Samir ditempatkan STY lebih ke tengah, buat membawakan peran jenderal lapangan, jadi pengatur serangan. Itu justru spesialis De Mello, gelandang yang dijuluki Si Bebek, karena gendut dan lamban, namun penuh umpan mematikan di musim-musim awal perhelatan pentas Liga Indonesia.
Tapi cara berkelit, kualitas umpan, penempatan posisi, dan visi bermain Hugo di atas rata-rata. Ia tidak mau buru-buru, tidak mudah panik, tidak cepat serabutan tergesa-gesa seperti beberapa rekan sepermainannya di timnas U-20.
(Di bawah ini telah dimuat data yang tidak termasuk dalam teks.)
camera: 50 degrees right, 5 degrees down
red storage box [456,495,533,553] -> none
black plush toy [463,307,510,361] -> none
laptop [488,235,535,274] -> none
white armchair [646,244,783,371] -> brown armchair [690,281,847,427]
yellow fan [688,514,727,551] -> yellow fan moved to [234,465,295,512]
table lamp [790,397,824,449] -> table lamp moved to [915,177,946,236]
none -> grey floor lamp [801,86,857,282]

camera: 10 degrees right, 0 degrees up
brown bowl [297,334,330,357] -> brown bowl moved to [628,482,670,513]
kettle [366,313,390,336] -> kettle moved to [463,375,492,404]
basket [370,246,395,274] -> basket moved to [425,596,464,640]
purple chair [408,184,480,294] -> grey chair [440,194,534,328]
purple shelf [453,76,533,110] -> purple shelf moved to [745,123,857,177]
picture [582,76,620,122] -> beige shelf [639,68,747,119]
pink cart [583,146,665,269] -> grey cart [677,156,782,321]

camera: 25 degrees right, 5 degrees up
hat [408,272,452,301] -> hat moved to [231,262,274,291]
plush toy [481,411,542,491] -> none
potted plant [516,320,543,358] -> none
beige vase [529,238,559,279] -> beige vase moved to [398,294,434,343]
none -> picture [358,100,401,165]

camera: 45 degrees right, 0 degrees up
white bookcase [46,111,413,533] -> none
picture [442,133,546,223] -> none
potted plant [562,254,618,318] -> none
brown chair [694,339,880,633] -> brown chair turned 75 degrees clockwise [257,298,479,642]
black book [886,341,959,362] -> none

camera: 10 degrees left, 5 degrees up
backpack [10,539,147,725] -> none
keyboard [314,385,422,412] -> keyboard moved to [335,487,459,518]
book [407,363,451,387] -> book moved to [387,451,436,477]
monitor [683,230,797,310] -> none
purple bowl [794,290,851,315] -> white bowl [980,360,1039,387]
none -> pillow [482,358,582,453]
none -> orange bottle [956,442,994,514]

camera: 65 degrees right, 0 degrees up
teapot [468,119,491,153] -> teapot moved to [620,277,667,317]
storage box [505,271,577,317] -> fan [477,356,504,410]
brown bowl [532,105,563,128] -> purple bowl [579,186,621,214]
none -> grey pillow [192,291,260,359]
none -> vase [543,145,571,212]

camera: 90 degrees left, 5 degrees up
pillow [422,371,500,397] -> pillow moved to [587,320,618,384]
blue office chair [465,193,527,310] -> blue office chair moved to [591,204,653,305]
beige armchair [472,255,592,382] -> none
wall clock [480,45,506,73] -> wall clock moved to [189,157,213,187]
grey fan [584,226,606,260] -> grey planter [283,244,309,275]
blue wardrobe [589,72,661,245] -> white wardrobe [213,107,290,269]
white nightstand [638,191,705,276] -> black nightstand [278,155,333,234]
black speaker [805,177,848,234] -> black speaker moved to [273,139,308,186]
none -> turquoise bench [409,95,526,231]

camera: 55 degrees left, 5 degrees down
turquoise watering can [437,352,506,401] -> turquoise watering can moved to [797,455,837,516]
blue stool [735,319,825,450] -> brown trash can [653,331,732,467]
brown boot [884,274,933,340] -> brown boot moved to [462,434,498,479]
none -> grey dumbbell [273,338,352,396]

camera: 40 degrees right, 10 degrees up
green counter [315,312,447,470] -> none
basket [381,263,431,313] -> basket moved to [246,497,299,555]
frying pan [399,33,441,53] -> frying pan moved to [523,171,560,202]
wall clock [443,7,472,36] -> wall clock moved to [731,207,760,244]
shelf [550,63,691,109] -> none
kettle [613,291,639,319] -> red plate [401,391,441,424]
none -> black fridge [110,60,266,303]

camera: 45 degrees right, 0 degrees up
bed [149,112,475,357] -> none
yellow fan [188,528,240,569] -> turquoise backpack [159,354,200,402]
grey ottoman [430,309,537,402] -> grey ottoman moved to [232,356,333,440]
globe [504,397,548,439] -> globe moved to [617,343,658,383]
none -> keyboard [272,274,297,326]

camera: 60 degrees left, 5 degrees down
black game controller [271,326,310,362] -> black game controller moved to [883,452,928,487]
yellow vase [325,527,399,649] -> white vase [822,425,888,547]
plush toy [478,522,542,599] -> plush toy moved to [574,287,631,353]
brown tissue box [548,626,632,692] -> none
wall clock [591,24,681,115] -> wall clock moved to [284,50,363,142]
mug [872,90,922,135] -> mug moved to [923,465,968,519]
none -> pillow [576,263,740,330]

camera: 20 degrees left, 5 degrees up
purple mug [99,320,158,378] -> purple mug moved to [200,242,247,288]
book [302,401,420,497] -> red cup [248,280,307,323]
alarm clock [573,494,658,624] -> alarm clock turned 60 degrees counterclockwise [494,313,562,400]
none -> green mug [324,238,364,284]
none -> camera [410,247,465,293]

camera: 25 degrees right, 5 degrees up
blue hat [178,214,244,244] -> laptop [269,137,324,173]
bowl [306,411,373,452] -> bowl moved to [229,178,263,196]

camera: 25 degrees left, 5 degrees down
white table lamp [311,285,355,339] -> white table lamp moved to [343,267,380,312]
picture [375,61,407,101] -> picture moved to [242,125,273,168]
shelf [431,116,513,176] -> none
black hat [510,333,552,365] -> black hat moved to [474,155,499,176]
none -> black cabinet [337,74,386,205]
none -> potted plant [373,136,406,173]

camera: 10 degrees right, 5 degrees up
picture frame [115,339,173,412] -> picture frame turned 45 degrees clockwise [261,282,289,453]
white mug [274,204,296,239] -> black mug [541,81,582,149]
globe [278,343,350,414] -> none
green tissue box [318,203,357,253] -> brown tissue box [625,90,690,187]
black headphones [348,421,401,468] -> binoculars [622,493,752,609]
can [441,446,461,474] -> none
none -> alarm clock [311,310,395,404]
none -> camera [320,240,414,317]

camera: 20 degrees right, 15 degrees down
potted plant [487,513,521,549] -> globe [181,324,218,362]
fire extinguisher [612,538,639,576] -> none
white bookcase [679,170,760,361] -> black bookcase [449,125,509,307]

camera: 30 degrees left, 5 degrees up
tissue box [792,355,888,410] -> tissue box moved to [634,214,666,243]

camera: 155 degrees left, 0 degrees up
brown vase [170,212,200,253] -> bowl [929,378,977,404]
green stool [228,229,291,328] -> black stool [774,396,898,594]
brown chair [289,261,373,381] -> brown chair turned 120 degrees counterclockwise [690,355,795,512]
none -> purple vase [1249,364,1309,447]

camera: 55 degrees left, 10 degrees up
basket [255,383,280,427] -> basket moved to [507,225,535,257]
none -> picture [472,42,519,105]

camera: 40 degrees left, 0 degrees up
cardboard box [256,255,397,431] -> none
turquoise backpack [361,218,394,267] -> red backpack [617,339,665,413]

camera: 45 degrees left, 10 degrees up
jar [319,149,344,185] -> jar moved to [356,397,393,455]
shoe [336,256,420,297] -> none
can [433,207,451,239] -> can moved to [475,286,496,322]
Hugo tidak tampil penuh dalam tiga laga yang berakhir dengan kandasnya Garuda Belia di Grup A. Terlepas dari itu, dia sudah menunjukkan potensi yang sama berbahayanya dengan mantan striker Petrokimia yang memberinya bakat bawaan.
Kekurangannya hanya satu. Ia hanya perlu berbagi wawasan intelektualnya dalam membaca permainan kepada sesama rekan di lapangan. Khususnya kepada Ronaldo Kwateh, supaya pemain terakhir ini bisa lebih efektif memberi efek peningkatan kualitas dalam kinerja organisasi kesebelasan menjelang Piala Dunia U-20.